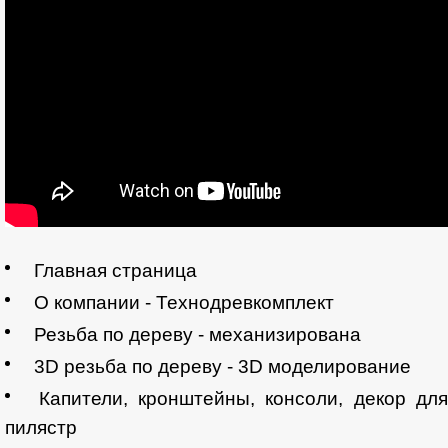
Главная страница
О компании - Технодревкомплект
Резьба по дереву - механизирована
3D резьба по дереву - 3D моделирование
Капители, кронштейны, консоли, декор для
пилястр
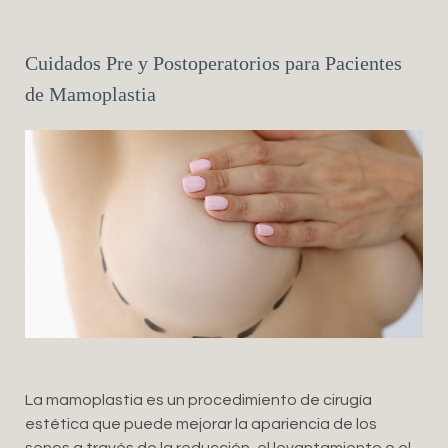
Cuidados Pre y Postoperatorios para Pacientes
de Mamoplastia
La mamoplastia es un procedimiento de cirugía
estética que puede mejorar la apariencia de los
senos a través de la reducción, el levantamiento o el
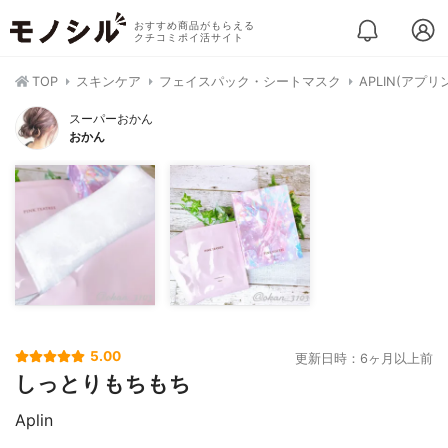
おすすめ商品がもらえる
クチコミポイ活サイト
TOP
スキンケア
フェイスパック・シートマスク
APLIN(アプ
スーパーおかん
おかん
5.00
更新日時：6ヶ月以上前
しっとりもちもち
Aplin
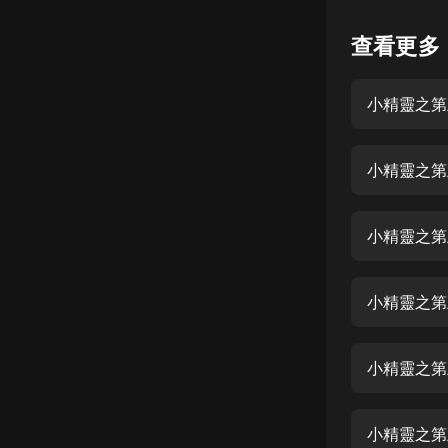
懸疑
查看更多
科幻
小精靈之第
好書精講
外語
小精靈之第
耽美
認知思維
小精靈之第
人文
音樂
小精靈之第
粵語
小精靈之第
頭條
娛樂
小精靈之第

========

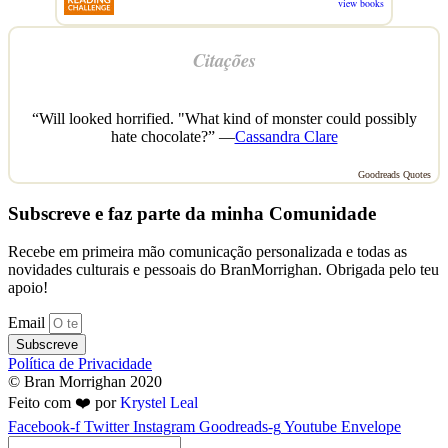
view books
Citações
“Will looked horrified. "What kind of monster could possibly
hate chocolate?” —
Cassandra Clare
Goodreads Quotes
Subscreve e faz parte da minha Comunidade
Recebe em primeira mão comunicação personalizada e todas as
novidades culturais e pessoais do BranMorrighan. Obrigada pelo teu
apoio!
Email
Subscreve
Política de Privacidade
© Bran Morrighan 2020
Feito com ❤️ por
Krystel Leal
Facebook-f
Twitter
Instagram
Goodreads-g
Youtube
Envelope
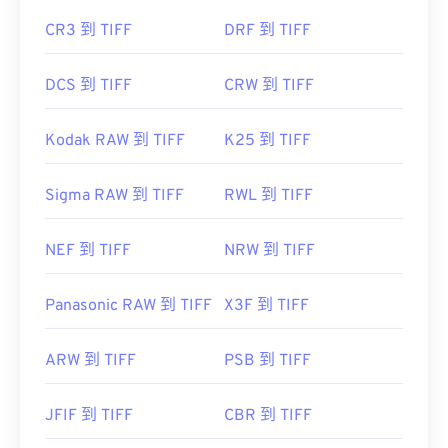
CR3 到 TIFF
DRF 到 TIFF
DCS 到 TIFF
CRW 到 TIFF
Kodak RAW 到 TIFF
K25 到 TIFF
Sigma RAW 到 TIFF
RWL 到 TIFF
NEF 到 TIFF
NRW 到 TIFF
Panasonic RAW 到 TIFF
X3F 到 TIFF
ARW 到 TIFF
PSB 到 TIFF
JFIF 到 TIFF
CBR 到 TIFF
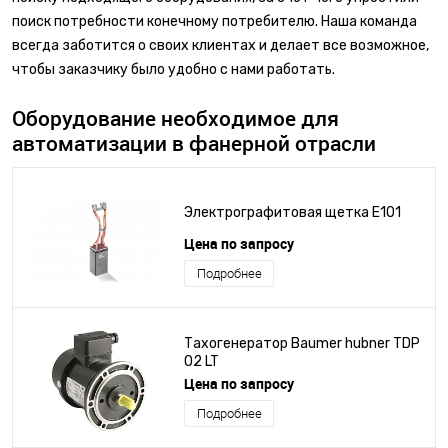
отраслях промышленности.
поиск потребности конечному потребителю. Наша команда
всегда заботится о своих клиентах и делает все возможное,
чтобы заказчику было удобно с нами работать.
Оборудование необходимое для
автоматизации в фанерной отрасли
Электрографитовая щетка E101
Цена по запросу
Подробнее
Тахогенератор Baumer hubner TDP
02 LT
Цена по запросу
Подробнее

========

**Job item**. Only one part of the material above is wanted: the lines from the one with "novidades culturais e" up to and including the one with "всегда заботится о". Please copy them exactly, pictures left out.

**Result**.
novidades culturais e pessoais do BranMorrighan. Obrigada pelo teu
apoio!
Email
Subscreve
Política de Privacidade
© Bran Morrighan 2020
Feito com ❤️ por
Krystel Leal
Facebook-f
Twitter
Instagram
Goodreads-g
Youtube
Envelope
CR3 到 TIFF
DRF 到 TIFF
DCS 到 TIFF
CRW 到 TIFF
Kodak RAW 到 TIFF
K25 到 TIFF
Sigma RAW 到 TIFF
RWL 到 TIFF
NEF 到 TIFF
NRW 到 TIFF
Panasonic RAW 到 TIFF
X3F 到 TIFF
ARW 到 TIFF
PSB 到 TIFF
JFIF 到 TIFF
CBR 到 TIFF
отраслях промышленности.
поиск потребности конечному потребителю. Наша команда
всегда заботится о своих клиентах и делает все возможное,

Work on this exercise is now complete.